Take the listing below and reproduce it in full. Change nothing.

** PROVIDED DATA follows **

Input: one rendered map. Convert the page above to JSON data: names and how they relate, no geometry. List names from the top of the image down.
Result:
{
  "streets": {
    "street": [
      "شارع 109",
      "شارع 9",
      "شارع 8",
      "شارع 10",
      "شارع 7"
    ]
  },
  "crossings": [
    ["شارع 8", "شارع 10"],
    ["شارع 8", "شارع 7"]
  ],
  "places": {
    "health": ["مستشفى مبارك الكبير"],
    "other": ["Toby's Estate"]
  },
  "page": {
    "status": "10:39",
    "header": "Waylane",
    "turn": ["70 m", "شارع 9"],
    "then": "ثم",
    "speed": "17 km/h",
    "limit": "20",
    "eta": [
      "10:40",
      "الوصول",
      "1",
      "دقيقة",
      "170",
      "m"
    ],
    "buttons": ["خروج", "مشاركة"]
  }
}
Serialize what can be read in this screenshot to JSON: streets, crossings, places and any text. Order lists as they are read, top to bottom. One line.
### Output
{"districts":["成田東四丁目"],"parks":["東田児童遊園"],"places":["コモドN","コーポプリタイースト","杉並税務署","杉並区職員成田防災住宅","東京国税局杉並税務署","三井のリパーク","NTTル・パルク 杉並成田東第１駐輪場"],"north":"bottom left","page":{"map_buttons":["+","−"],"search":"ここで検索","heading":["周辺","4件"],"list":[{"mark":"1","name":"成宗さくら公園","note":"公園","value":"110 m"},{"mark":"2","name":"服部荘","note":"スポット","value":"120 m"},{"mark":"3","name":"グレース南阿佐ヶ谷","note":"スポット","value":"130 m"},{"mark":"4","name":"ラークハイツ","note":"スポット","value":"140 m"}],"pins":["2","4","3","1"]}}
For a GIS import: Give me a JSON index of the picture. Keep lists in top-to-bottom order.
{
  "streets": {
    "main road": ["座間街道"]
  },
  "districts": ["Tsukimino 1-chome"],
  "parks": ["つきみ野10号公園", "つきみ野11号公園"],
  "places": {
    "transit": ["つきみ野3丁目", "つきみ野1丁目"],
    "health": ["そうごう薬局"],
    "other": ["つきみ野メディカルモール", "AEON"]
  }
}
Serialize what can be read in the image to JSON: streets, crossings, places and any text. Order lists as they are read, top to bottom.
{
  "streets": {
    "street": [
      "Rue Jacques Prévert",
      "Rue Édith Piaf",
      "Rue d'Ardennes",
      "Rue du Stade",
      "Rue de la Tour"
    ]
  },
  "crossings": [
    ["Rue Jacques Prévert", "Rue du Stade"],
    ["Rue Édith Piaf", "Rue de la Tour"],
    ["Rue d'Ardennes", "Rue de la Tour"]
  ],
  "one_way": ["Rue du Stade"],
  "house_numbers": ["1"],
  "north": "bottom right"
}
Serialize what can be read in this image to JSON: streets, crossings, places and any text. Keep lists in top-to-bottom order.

** End of PROVIDED DATA **

### TASK RESULT
Input: one rendered map. Convert the page above to JSON data: names and how they relate, no geometry. List names from the top of the image down.
Result:
{
  "streets": {
    "street": [
      "شارع 109",
      "شارع 9",
      "شارع 8",
      "شارع 10",
      "شارع 7"
    ]
  },
  "crossings": [
    ["شارع 8", "شارع 10"],
    ["شارع 8", "شارع 7"]
  ],
  "places": {
    "health": ["مستشفى مبارك الكبير"],
    "other": ["Toby's Estate"]
  },
  "page": {
    "status": "10:39",
    "header": "Waylane",
    "turn": ["70 m", "شارع 9"],
    "then": "ثم",
    "speed": "17 km/h",
    "limit": "20",
    "eta": [
      "10:40",
      "الوصول",
      "1",
      "دقيقة",
      "170",
      "m"
    ],
    "buttons": ["خروج", "مشاركة"]
  }
}
Serialize what can be read in this screenshot to JSON: streets, crossings, places and any text. Order lists as they are read, top to bottom. One line.
### Output
{"districts":["成田東四丁目"],"parks":["東田児童遊園"],"places":["コモドN","コーポプリタイースト","杉並税務署","杉並区職員成田防災住宅","東京国税局杉並税務署","三井のリパーク","NTTル・パルク 杉並成田東第１駐輪場"],"north":"bottom left","page":{"map_buttons":["+","−"],"search":"ここで検索","heading":["周辺","4件"],"list":[{"mark":"1","name":"成宗さくら公園","note":"公園","value":"110 m"},{"mark":"2","name":"服部荘","note":"スポット","value":"120 m"},{"mark":"3","name":"グレース南阿佐ヶ谷","note":"スポット","value":"130 m"},{"mark":"4","name":"ラークハイツ","note":"スポット","value":"140 m"}],"pins":["2","4","3","1"]}}
For a GIS import: Give me a JSON index of the picture. Keep lists in top-to-bottom order.
{
  "streets": {
    "main road": ["座間街道"]
  },
  "districts": ["Tsukimino 1-chome"],
  "parks": ["つきみ野10号公園", "つきみ野11号公園"],
  "places": {
    "transit": ["つきみ野3丁目", "つきみ野1丁目"],
    "health": ["そうごう薬局"],
    "other": ["つきみ野メディカルモール", "AEON"]
  }
}
Serialize what can be read in the image to JSON: streets, crossings, places and any text. Order lists as they are read, top to bottom.
{
  "streets": {
    "street": [
      "Rue Jacques Prévert",
      "Rue Édith Piaf",
      "Rue d'Ardennes",
      "Rue du Stade",
      "Rue de la Tour"
    ]
  },
  "crossings": [
    ["Rue Jacques Prévert", "Rue du Stade"],
    ["Rue Édith Piaf", "Rue de la Tour"],
    ["Rue d'Ardennes", "Rue de la Tour"]
  ],
  "one_way": ["Rue du Stade"],
  "house_numbers": ["1"],
  "north": "bottom right"
}
Serialize what can be read in this image to JSON: streets, crossings, places and any text. Keep lists in top-to-bottom order.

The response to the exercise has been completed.